Our first report looks at how Millennials and Gen Z (aged 18-38) collectively view the Sacramento region. How do these generations think about their communities and what are their preferences and priorities for the types of communities that they want to live in?
Regional Attitudes: The Environmental Poll (2019)
Valley Vision and Sacramento State’s Institute for Social Research (ISR) released The Environmental Poll in May 2019, the fourth study in a series that captures residents’ attitudes on important regional issues.
Valley Vision is excited to announce the results of a new scientific public opinion survey about environmental and climate priorities in the Sacramento region. Read on to uncover opinions about green jobs, climate action, preservation of open space, and other new data to help public policy leaders make informed decisions.
Click here to view an interactive website featuring data from The Environmental Poll.
Regional Attitudes: The Livability Poll (2018)
Valley Vision and Sacramento State’s Institute for Social Research (ISR) released The Livability Poll in November 2018, the third study in a series that captures residents’ attitudes on important regional issues. The Livability Poll will serve as a benchmark study that Valley Vision will gauge progress on annually.
While quality of life is rated high by most respondents, the study also uncovered underlying tensions. The data show that respondents’ have concerns about lack of affordable housing, growing homelessness, issues of safety, and food insecurity.
“There are many ways that the region shines,” says Valley Vision’s chief executive Bill Mueller. “Inclusion, engagement, diversity, high access to basic necessities, and overall community pride are given high marks by poll respondents. But issues like poverty and growing economic disparities are eroding quality of life for some and disagreement over how the region ought to grow illustrate divisions in our communities that regional leaders need to address.”
Ensuring a high quality of life by supporting economic prosperity, social equity, and environmental sustainability is Valley Vision’s core mission, and that makes the Livability Poll our most important one to date. Visit The Livability Poll for a quick glance at top level findings.
Regional Attitudes About Transportation (2018)
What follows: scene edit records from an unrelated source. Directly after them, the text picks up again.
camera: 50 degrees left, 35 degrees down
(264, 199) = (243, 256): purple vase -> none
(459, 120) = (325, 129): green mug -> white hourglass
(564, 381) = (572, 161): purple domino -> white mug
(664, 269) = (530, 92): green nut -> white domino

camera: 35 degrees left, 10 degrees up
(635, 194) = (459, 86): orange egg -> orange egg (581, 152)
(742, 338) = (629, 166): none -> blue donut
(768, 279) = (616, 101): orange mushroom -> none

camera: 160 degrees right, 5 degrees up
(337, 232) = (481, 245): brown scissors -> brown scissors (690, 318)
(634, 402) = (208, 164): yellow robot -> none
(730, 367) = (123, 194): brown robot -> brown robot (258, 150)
Valley Vision and Sacramento State’s Institute for Social Research (ISR) fielded a public opinion survey that captured regional attitudes on transportation priorities. The scientific survey uncovers opinions about mobility, what investments should be made in our transportation systems, and provides new data to help public policy makers make informed decisions.
- 93% of respondents feel that transportation is of critical importance to business and job growth in the region
- That respondents view transportation as central to their quality of life
- That while 69% of respondents drive alone all or most of the time, they are willing to try other modes of transportation
Understanding local perspectives like these is critical to informed decision-making. That’s why Valley Vision and Sacramento State’s Institute for Social Research have teamed up to deliver scientific survey research of resident attitudes in our region.
Regional Attitudes About Civic Amenities (2017)
Valley Vision and Sacramento State’s Institute for Social Research (ISR) fielded a public opinion survey in April 2017 that captured regional attitudes on civic and cultural amenities.
Teaming together, we are using a proven, scientific method scaled to California’s Capital Region to capture the views and opinions of local residents on critical issues and share them with local policy makers. This findings report on civic amenities has uncovered a range of insights from residents that can inform upcoming public and private investment decisions for our parks and trails, museums, art galleries, and sports and entertainment venues.